One thing you can&#8217;t buy is a good knot. You have to tie it on your own. And while no single knot satisfies every angling situation, mastering a set of the best, one in each of four major categories (terminal knots, line-to-line splices, light-to-heavy line splices, and terminal loop knots), will reduce break-offs and have you fishing more and retying line less. These four knots are the strongest in each category (see "additional info" below for details on how we tested them). 

The Strongest Terminal Knot (for tying on a lure or fly)

The Winner: Six-turn San Diego jam: 94%

Also tested:
Palomar knot: 91% 
Five-turn double clinch (or Trilene knot): 87%
Five-turn improved clinch: 86%

The Skinny: Because the San Diego jam uses wraps around both the tag end and standing line, the knot has a better cushion and is stronger than clinch knots, which wrap only one strand. The improved clinch owes its popularity to its old age: It was one of the first knots that worked well with monofilament line, a WWII-era invention. Knots have since advanced -- time to learn the San Diego. (Tied to a size 3 Berkley Cross-Lok snap in tests.)

Directions:
1. Thread the line through the hook eye and double it back 10 inches. 
2. Wrap the tag end over itself and the standing line six times, moving toward the hook. 
3. Pass the tag end through the first open loop at the hook eye. 
4. Thread the tag end through the open loop at the top of the knot. 
5. Lubricate and tighten by pulling the tag end and standing line, making sure the coils stay in a spiral and don&#8217;t overlap.
Photo by Pete Sucheski


----------



## wapak angler

Palomar has never failed me (when tying it properly)... was tying it wrong for a while


----------



## Snyd

Very cool - thanks guys for posting!


----------



## ShoreFshrman

Funny, when I was getting back into fishing this year and had trouble remembering all the fishing knot I used to tie, that's the site I found too.
Good stuff on there


----------



## matticito

Some may have seen my post about salmon fishing in manistee this weekend. I posted it probably 3 weeks ago to a month ago. Anyways I have 30 lb braid I'm not sure what brand as i'm writing from work. I was just wondering what knot I should use to tie the line to the snaps. I know I shouldn't tie direct to the spoon as the spoon will cut the line. I posted my question here as this is the knots post.

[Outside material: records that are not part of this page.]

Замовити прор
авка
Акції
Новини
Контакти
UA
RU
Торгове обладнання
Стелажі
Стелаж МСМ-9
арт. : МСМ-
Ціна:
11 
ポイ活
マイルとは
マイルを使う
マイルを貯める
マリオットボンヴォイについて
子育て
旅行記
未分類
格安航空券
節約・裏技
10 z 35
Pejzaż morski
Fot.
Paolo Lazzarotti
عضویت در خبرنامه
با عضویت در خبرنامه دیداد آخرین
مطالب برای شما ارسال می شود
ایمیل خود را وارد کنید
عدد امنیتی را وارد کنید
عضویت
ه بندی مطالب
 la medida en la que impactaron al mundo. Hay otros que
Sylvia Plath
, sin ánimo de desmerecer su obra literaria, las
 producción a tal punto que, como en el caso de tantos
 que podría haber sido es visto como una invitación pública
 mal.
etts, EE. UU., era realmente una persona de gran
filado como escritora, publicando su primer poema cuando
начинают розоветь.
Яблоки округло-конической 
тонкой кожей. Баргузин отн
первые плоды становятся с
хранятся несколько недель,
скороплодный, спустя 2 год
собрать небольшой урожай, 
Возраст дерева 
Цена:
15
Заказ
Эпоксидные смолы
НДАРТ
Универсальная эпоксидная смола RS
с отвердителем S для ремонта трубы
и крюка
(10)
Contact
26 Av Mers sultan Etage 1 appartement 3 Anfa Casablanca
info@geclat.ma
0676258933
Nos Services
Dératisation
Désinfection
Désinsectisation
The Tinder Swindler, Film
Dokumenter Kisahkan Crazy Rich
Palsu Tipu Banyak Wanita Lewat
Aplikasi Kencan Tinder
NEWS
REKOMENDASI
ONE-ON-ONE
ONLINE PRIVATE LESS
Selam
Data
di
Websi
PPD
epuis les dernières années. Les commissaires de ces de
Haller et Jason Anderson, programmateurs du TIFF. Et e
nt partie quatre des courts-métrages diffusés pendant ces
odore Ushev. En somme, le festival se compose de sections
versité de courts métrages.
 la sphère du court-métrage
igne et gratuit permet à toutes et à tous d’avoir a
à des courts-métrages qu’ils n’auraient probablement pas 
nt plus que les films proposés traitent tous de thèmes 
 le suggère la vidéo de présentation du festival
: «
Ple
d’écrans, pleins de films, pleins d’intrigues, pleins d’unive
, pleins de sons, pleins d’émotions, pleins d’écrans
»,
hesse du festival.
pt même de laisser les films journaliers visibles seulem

Hopefully with your suggestions I can have a night of trying the knot. 

Normally I use mono and the improved clinch but i'm usually fishing whatever bites at pymi or off e 55 in cleveland. 

Again, all help is greatly appreciated. Braid is something new to me. I've only used it perch fishing when my dad wants to go out and he's got it about 60ft tied to whatever mono is spooled on a reel.


----------



## Bassturbaiter

Thanks alot man! I definitely added this one to my bookmarks


----------



## dcool

Bassturbaiter said:


> Thanks alot man! I definitely added this one to my bookmarks


Another great site is netknots.com. Check it out


----------



## JamesF

a knot, that I found, is better than the palomar knot is, the p knot. much easier than the palomar,no overhand,through the loop, over the hook, well yes on over the hook kind of. Very simple and strong. Look it up on you tube.


----------



## Fish Ohio

https://www.netknots.com/fishing_knots/pitzen-knot
This is my go to knot. Easy, fast, retains 95 % strength and can tie it in the dark. Just hold the loop and swing the lure around the line to make the wraps then put the tag thru the loop. For braid I just go thru the eye of the bait twice before making the wraps. I've caught 20 lb striper on this knot.


----------



## dcool

I use the fish n fool knot for braid. It is the same as the uni knot except you go through the eye twice. Very strong knot for braid. Never failed me yet.


----------